* **TASK**: Print out the records that follow, exactly and completely.

* **DATA EXTRACTS**:
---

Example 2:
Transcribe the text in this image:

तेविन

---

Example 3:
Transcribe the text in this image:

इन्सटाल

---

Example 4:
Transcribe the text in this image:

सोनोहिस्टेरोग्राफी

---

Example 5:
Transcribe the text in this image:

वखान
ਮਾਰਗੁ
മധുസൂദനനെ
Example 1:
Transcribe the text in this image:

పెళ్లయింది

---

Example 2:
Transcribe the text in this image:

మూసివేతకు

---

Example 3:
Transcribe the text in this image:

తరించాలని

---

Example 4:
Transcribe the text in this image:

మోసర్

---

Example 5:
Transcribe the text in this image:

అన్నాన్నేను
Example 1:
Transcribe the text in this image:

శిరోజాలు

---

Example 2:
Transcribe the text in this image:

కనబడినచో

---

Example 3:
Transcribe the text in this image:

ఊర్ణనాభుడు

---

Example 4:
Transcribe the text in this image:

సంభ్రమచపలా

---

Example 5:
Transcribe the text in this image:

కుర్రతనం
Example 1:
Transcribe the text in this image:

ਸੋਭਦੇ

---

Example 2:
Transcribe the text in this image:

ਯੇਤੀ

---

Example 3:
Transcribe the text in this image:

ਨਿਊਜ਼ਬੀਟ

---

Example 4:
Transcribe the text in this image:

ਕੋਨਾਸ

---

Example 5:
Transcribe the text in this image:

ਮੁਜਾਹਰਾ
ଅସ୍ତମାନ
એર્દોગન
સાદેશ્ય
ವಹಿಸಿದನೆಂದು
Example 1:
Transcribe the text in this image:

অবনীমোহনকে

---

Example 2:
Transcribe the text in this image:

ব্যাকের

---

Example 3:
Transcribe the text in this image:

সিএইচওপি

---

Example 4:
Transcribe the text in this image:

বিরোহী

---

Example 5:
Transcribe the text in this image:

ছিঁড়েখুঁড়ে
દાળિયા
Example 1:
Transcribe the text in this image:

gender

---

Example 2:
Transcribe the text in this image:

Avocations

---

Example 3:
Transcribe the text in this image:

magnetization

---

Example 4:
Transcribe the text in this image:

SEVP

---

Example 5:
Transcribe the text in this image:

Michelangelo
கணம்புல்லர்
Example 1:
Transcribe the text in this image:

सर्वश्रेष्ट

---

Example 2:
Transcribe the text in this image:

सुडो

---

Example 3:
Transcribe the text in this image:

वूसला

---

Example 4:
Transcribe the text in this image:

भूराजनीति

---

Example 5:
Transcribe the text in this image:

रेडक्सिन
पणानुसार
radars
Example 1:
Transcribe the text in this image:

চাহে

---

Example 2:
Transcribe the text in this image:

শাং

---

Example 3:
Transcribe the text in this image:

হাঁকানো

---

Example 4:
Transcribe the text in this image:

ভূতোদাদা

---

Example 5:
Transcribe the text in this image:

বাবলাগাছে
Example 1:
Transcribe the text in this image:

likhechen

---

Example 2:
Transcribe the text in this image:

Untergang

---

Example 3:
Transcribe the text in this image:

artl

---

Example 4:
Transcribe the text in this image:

* **ANSWER TO THIS EXERCISE**:
---

Example 2:
Transcribe the text in this image:

तेविन

---

Example 3:
Transcribe the text in this image:

इन्सटाल

---

Example 4:
Transcribe the text in this image:

सोनोहिस्टेरोग्राफी

---

Example 5:
Transcribe the text in this image:

वखान
ਮਾਰਗੁ
മധുസൂദനനെ
Example 1:
Transcribe the text in this image:

పెళ్లయింది

---

Example 2:
Transcribe the text in this image:

మూసివేతకు

---

Example 3:
Transcribe the text in this image:

తరించాలని

---

Example 4:
Transcribe the text in this image:

మోసర్

---

Example 5:
Transcribe the text in this image:

అన్నాన్నేను
Example 1:
Transcribe the text in this image:

శిరోజాలు

---

Example 2:
Transcribe the text in this image:

కనబడినచో

---

Example 3:
Transcribe the text in this image:

ఊర్ణనాభుడు

---

Example 4:
Transcribe the text in this image:

సంభ్రమచపలా

---

Example 5:
Transcribe the text in this image:

కుర్రతనం
Example 1:
Transcribe the text in this image:

ਸੋਭਦੇ

---

Example 2:
Transcribe the text in this image:

ਯੇਤੀ

---

Example 3:
Transcribe the text in this image:

ਨਿਊਜ਼ਬੀਟ

---

Example 4:
Transcribe the text in this image:

ਕੋਨਾਸ

---

Example 5:
Transcribe the text in this image:

ਮੁਜਾਹਰਾ
ଅସ୍ତମାନ
એર્દોગન
સાદેશ્ય
ವಹಿಸಿದನೆಂದು
Example 1:
Transcribe the text in this image:

অবনীমোহনকে

---

Example 2:
Transcribe the text in this image:

ব্যাকের

---

Example 3:
Transcribe the text in this image:

সিএইচওপি

---

Example 4:
Transcribe the text in this image:

বিরোহী

---

Example 5:
Transcribe the text in this image:

ছিঁড়েখুঁড়ে
દાળિયા
Example 1:
Transcribe the text in this image:

gender

---

Example 2:
Transcribe the text in this image:

Avocations

---

Example 3:
Transcribe the text in this image:

magnetization

---

Example 4:
Transcribe the text in this image:

SEVP

---

Example 5:
Transcribe the text in this image:

Michelangelo
கணம்புல்லர்
Example 1:
Transcribe the text in this image:

सर्वश्रेष्ट

---

Example 2:
Transcribe the text in this image:

सुडो

---

Example 3:
Transcribe the text in this image:

वूसला

---

Example 4:
Transcribe the text in this image:

भूराजनीति

---

Example 5:
Transcribe the text in this image:

रेडक्सिन
पणानुसार
radars
Example 1:
Transcribe the text in this image:

চাহে

---

Example 2:
Transcribe the text in this image:

শাং

---

Example 3:
Transcribe the text in this image:

হাঁকানো

---

Example 4:
Transcribe the text in this image:

ভূতোদাদা

---

Example 5:
Transcribe the text in this image:

বাবলাগাছে
Example 1:
Transcribe the text in this image:

likhechen

---

Example 2:
Transcribe the text in this image:

Untergang

---

Example 3:
Transcribe the text in this image:

artl

---

Example 4:
Transcribe the text in this image:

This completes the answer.